Bung Karno menjawab, ada dua jalan untuk bekerja (menuju Indonesia merdeka). Pertama dengan tindakan revolusioner, yang menurut Bung Karno, kita belum siap. Jalan yang kedua adalah dengan bekerja-sama dengan Jepang sambil mengkonsolidasikan kekuatan dan menantikan sampai tiba saatnya ia (Jepang) jatuh. Saya mengikuti jalan kedua.

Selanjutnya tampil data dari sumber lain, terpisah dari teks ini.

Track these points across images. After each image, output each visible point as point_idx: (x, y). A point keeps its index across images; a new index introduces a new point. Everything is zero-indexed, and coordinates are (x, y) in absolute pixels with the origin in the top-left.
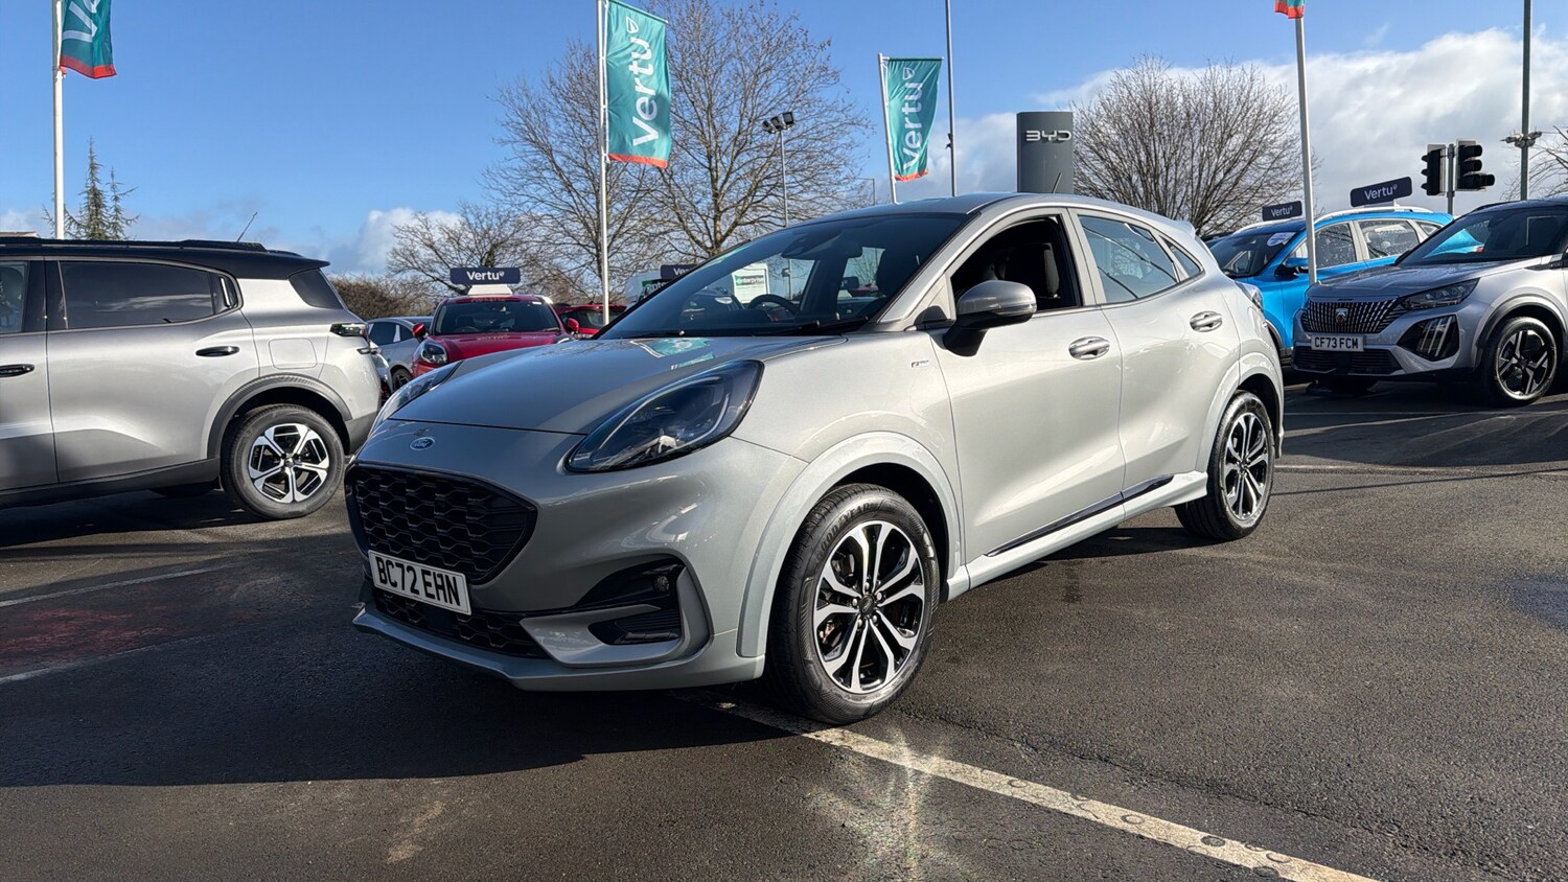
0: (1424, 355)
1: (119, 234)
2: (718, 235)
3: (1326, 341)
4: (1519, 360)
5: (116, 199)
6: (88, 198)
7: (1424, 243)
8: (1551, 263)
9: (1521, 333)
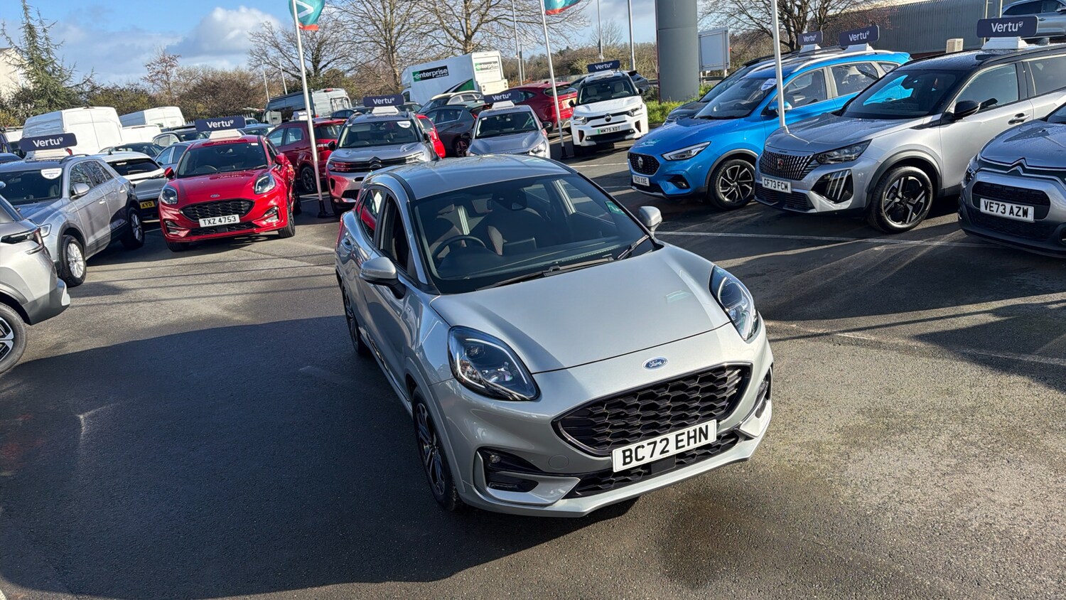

Begitu kata Bung Karno.
Tidak puas dengan jawaban Bung Karno, mahasiswa lain menimpali, “Tapi kenapa Bung Karno sampai hati memberikan rakyat kita kepada mereka?”
Jawab Bung Karno, “Dalam setiap perang ada korban. Tugas dari seorang Panglima adalah untuk memenangkan perang, sekalipun akan mengalami kekalahan dalam beberapa pertempuran di jalan. Andaikata saya terpaksa mengorbankan ribuan jiwa demi menyelamatkan jutaan orang, saya akan lakukan. Kita berada dalam suatu perjuangan untuk hidup….”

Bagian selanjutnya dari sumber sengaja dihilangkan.